Sonstiges
16. März 2015

Haushaltsausschusses des Deutschen Bundestages:
Beschlussempfehlung zur Umsetzung harmonisierter Rechnungsprüfungsgrundsätze für den öffentlichen Sektor in den Mitgliedstaaten (EPSAS)

Der Deutsche Bundestag hat am 5. März 2015 einstimmig die Beschlussempfehlung des Haushaltsausschusses vom 25. Februar 2015 zur von der EU-Kommission angestrebten EPSAS-Einführung in der EU beschlossen. Die erste Entschließung aus dem Jahre 2013 wurde durch den neuerlichen Beschluss um einige kritische Feststellungen ergänzt.

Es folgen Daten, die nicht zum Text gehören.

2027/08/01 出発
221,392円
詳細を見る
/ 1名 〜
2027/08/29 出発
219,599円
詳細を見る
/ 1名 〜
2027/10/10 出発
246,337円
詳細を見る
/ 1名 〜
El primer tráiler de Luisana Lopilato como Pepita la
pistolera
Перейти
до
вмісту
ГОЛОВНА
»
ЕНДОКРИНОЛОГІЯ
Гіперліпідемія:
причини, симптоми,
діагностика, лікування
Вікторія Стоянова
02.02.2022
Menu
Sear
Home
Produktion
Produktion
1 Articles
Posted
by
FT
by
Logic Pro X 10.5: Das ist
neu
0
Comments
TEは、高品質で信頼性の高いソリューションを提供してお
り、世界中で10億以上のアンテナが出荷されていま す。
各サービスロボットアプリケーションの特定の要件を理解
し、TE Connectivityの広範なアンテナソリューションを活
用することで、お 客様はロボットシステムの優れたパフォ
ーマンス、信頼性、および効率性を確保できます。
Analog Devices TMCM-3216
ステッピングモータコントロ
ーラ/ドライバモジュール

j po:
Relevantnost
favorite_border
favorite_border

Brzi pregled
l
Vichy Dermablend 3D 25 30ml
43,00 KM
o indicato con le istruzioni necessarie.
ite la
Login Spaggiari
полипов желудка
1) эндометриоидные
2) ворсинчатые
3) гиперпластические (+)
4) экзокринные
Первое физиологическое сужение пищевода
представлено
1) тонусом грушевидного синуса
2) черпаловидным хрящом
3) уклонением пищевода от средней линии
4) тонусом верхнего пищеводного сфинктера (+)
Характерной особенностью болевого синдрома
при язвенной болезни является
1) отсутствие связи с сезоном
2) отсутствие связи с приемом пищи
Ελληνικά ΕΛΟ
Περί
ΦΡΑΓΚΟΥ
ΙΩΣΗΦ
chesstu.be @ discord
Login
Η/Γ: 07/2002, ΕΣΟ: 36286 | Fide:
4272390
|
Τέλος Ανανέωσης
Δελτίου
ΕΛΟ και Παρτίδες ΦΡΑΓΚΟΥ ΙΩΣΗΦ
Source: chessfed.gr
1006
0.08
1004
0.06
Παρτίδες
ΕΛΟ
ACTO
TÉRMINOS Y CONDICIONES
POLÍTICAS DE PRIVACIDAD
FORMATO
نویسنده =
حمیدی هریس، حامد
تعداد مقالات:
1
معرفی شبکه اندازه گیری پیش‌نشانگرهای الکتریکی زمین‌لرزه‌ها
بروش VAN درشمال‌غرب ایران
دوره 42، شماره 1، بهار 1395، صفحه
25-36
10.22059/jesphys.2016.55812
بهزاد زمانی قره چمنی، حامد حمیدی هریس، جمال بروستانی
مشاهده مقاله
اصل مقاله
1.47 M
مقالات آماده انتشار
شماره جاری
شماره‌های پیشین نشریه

Zwar teilt der Deutsche Bundestag das Anliegen der Europäischen Kommission, die hohe Qualität finanzstatistischer Daten der Mitgliedstaaten langfristig zu sichern. Er hält aber das selbstformulierte Ziel, qualitativ hochwertige, vergleichbare Daten zur Prävention von Finanz- und Wirtschaftskrisen zu erfassen, für realistisch nicht erreichbar.

Alle Mitgliedstaaten müssten gewährleisten, dass der Dateninput in gleicher Qualität, nach gleichen Kriterien und Maßstäben von der jeweiligen Verwaltung vollzogen werde. Angesichts der unterschiedlichen Verwaltungsstrukturen in den Mitgliedstaaten sei dies kaum umsetzbar. Die Kosten für die Einführung und Anwendung einheitlicher europäischer Rechnungslegungsvorschriften gehen weit über die Beschaffung von Hard- und Software hinaus (zum Beispiel Bewertung des Vermögens für Zwecke der Eröffnungsbilanzen, Kosten für Aus- und Fortbildungsmaßnahmen). Zudem sei zweifelhaft, dass der Nutzen in einem verantwortbaren Verhältnis zu den erforderlichen Kosten steht.

Die Beschlussempfehlung ist über die Internetseite des Bundestages abrufbar.